Tim McCourt, the global head of equity and foreign exchange products at derivatives marketplace CME Group, drew on his company’s experience to make a detailed point.

“Early on, we made a decision – we wanted to operate as a regulated venue offering regulated products, and that’s certainly something that’s resonated strongly with the institutional community because they need that guarantee or that confidence of how to take those final steps into the industry,” he explained.

“I think the challenge, though, is that somehow over the last few years, to see that regulatory oversight can be a bad thing. And I think, actually, that the opposite holds true – where if we did get further clarity in more jurisdictions, it would further increase the speed of innovation, because there would be certainty – there’ll be finality about some of these topics that are overhanging the industry.”

Crypto exchange FTX’s chief operating officer, Constance Wang, emphasized that collaboration with regulators rather than confrontation was the best course for the industry.

“Even though it seems like the regulator is coming after crypto hard, from our perspective, I always feel like our working relationship with regulators should be an open and friendly dialogue, a two-way communication instead of a one-way of them asking us what’s happening,” she said.

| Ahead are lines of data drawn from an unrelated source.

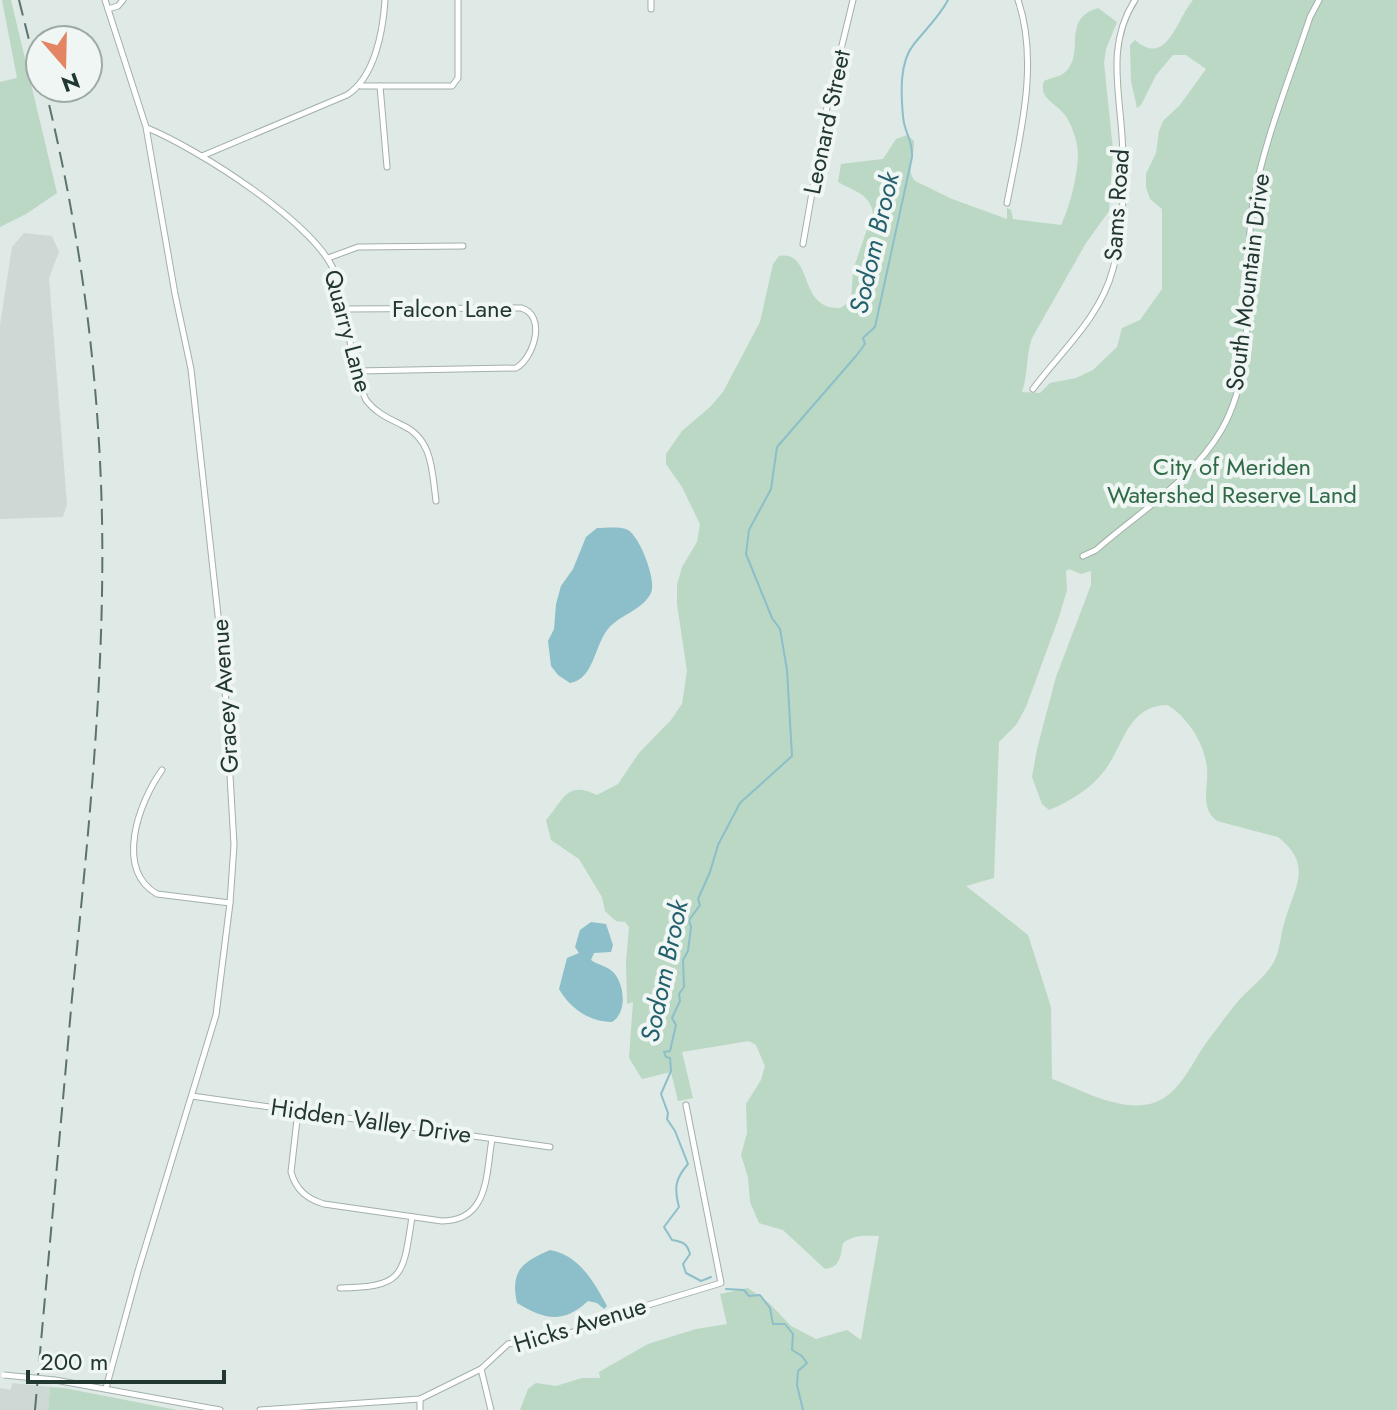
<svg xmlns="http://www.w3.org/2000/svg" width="1397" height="1410" font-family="Jost,sans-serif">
	<rect width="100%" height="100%" fill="#dfe9e5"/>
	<!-- built -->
	<g fill="#ced8d4">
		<path d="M24 233 52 236 59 252 49 278 67 504 63 517 0 519V325L12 247Z"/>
		<path d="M12 1383 50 1387 48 1410H0V1388L11 1390Z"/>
	</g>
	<!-- green -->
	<g fill="#bad8c3" fill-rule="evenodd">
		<path d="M2 0H11L57 193 26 214 0 227V82L17 78Z"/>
		<path d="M1193 0H1397V1410H520L528 1389 536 1383 556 1386 582 1378H600L599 1372 648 1344 696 1329 727 1324 720 1294 748 1288 769 1303 791 1326 816 1339 847 1330 861 1340 879 1236C864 1236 856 1234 843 1243 840 1256 841 1267 825 1269L783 1230 759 1223 750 1202 748 1177 741 1155 747 1133 746 1104 761 1080 765 1066 756 1045 749 1041 682 1052 693 1098 678 1101 671 1072 642 1079 629 1058 633 1002 627 1004 626 962 629 927 625 922 616 921 605 911 602 897 579 859 551 840 546 820C564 799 567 780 597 795L618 784 639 753 671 720 682 704 687 671 677 604V585L682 567 697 542 700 524 682 487 666 464V454L682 431 710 407 723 392 760 322 773 264 779 256C814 250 797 310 840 308L851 301 853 270 873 212C869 193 853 191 838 182L841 164 883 159 896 139 907 135 914 141C915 155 905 170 915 181L952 199 1007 219V208L1011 210 1013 219 1061 225C1070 207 1081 165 1077 145 1075 135 1071 123 1065 115 1056 103 1038 98 1044 81 1050 78 1058 77 1063 74 1088 55 1059 20 1098 8L1117 22 1106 49 1104 63 1113 150 1109 211 1086 243 1032 338C1026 355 1028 374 1022 392L1040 393 1050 383 1076 378 1093 370 1117 347 1122 328 1140 320 1162 289V209L1150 199 1146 187V174L1156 153 1159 131 1163 121 1180 105 1206 69 1186 55H1173L1156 75 1141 105 1137 108 1131 81 1130 45 1135 40C1167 68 1176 20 1193 0ZM1069 569 1081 574 1091 571V585L1056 677 1037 749 1032 777 1042 804 1049 810C1069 802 1092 788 1105 770 1124 744 1128 706 1167 705 1187 716 1205 744 1207 768 1209 788 1199 807 1217 821L1278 837C1315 866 1293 889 1284 924 1280 937 1280 954 1272 965 1263 979 1250 988 1239 1000 1229 1012 1219 1026 1209 1039 1192 1061 1180 1097 1150 1104 1117 1111 1082 1090 1052 1079L1051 1007 1028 935 966 886 994 878 999 742 1016 725 1026 707 1059 617 1067 590 1066 571Z"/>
		<path d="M50 1387 64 1388 177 1410H48Z"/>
	</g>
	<!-- water -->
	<g fill="#8cbfc9">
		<path d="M597 528C605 528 621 526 628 530 640 537 657 581 651 593 642 611 620 614 608 629 594 646 594 679 570 683L558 675 551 666 548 641 554 629 556 604 561 586 573 569 586 537Z"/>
		<path d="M591 922 606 924 613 945 611 952 594 953 591 960C598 965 608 966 614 973 625 986 627 1013 612 1022 589 1022 570 1008 559 989L567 958 579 953 575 947 580 930Z"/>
		<path d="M550 1250C579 1255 594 1282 607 1306L604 1309 597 1303 588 1301C563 1324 545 1320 517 1303 510 1271 522 1262 550 1250Z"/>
	</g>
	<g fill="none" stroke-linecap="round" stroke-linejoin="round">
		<!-- stream -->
		<g stroke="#8cbfc9" stroke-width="2">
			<path d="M711 1277 701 1281 686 1273 683 1264 690 1254C687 1243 683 1242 672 1240L664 1227 679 1207C674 1188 675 1179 688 1164L675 1131 667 1119 668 1113 661 1094 671 1071 670 1058 666 1057 664 1052 670 1051 676 1025 672 1018 680 1001 679 994 684 987 683 960 688 951 691 927 689 920 700 905 698 899 710 872 718 845 740 803 792 756 787 670 780 629 772 618 746 554 749 530 771 489 777 447 856 356 865 344 863 338 875 327 912 157C913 139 904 133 903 116 901 94 899 62 914 44 926 29 939 17 948 0"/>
			<path d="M726 1289 744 1290 749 1296 760 1295 770 1308 773 1324H785L793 1334 792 1350 802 1356 807 1363 798 1371 797 1385 803 1410"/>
		</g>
		<!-- street casing -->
		<g stroke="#a3b0ac" stroke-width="7">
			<g id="street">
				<path d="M105 0 146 127 175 294 191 369 224 670 234 845 230 903 216 1015 138 1271 106 1388"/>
				<path d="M651 0V9"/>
				<path d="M108 9 118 6 123 0"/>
				<path d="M361 86H452L458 78V0"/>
				<path d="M380 86 387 167"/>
				<path d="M147 128C195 147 321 226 336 276 349 316 349 362 366 400 376 413 388 418 402 425 433 439 432 471 436 501"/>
				<path d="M202 156 347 95C375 77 383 31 385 0"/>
				<path d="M1007 203C1019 140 1040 64 1018 0"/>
				<path d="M803 244 827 107 853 0"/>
				<path d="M328 258 358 247 463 246"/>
				<path d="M345 309 521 308C547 315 534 358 516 368L358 371"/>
				<path d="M1033 389C1062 350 1100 318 1113 269 1124 228 1125 178 1122 136 1119 88 1107 43 1135 0"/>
				<path d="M1083 556 1096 550C1139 512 1192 481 1222 429 1260 361 1241 277 1253 203 1264 140 1290 78 1310 17L1319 0"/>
				<path d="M162 770C139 802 114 869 157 894L230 903"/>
				<path d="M192 1096 550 1147"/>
				<path d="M298 1111 291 1172C296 1190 307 1199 324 1204L442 1221C489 1221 486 1174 492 1139"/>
				<path d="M340 1288C404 1287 403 1276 412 1217"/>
				<path d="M481 1369 491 1410"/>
				<path d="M55 1380 220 1410"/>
				<path d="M420 1399V1410"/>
				<path d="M260 1410 420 1399 481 1369 508 1344 570 1333 635 1309 721 1283 686 1105"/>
			</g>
		</g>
		<!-- street -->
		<use href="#street" stroke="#fff" stroke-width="5"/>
		<!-- rail -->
		<g stroke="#5c736d" stroke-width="2" stroke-dasharray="16 8" stroke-linecap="butt">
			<path d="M19 0 40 84"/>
			<path d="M35 1410C47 1272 60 1135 72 998 88 838 105 678 102 518 99 373 80 229 45 88"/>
		</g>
		<!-- street-bridge casing -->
		<g stroke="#a3b0ac" stroke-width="7" stroke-linecap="butt">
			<path id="street-bridge" d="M4 1375 55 1380"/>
		</g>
		<!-- street-bridge -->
		<use href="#street-bridge" stroke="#fff" stroke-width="5"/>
	</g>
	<g text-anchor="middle" stroke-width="8" stroke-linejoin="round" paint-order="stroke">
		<!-- street labels -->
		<g font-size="24" fill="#223732" stroke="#eff6f3">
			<text transform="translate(827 122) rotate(-78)" y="8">Leonard Street</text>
			<text transform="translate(1117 205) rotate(-86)" y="8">Sams Road</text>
			<text transform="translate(1248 282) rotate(-83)" y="8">South Mountain Drive</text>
			<text x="452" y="317">Falcon Lane</text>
			<text transform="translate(348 331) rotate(75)" y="8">Quarry Lane</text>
			<text transform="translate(225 696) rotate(-94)" y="8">Gracey Avenue</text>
			<text transform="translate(371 1121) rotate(8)" y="8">Hidden Valley Drive</text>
			<text transform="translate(580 1325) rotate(-17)" y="8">Hicks Avenue</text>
		</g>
		<!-- park labels -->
		<g font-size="24" fill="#316a47" stroke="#eff6f3">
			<text x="1232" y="475">City of Meriden<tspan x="1232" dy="28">Watershed Reserve Land</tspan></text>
		</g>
		<!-- water labels -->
		<g font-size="26" font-style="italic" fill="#235f6c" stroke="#eff6f3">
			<text transform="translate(874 243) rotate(-77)" y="9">Sodom Brook</text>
			<text transform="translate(664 971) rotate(-78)" y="9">Sodom Brook</text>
		</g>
	</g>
	<!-- north arrow -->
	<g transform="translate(64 64) rotate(160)"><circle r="38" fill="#eff6f3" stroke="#9daaa6" stroke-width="2"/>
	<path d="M0-6L14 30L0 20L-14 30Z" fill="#e38463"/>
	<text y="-12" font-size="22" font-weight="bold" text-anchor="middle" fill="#223732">N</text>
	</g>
	<!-- scale -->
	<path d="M28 1370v12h196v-12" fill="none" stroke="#223732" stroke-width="4"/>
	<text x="40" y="1370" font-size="24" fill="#223732" stroke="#eff6f3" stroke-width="6" paint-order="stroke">200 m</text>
</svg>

“It’s not just about a regulator coming down to crypto companies – it’s also about us telling them what’s happening, and how this industry has evolved in the past five years, and where it’s going to go, and what our vision and mission is,” she added. “It’s already moved way beyond ICOs and shitcoins and, you know, the scammy stage, and everyone is actually building.”

But it was Pirestani who had perhaps the last word on regulation and the way in which the industry could most effectively engage with it to serve its growth and acceptance.

“I think increasing regulatory clarity in key markets like the U.S. would really remove a lot of sort of overhang and uncertainty from the space,” he said. 

“But actually, the more interesting thing – and the thing that I love so much about crypto – is we don’t really know what’s going to drive the next wave of adoption or enthusiasm. But it’s going to be something, some piece of innovation that comes out of nowhere that’s going to surprise us the way that DeFi did a few years ago, the way that NFTs did.”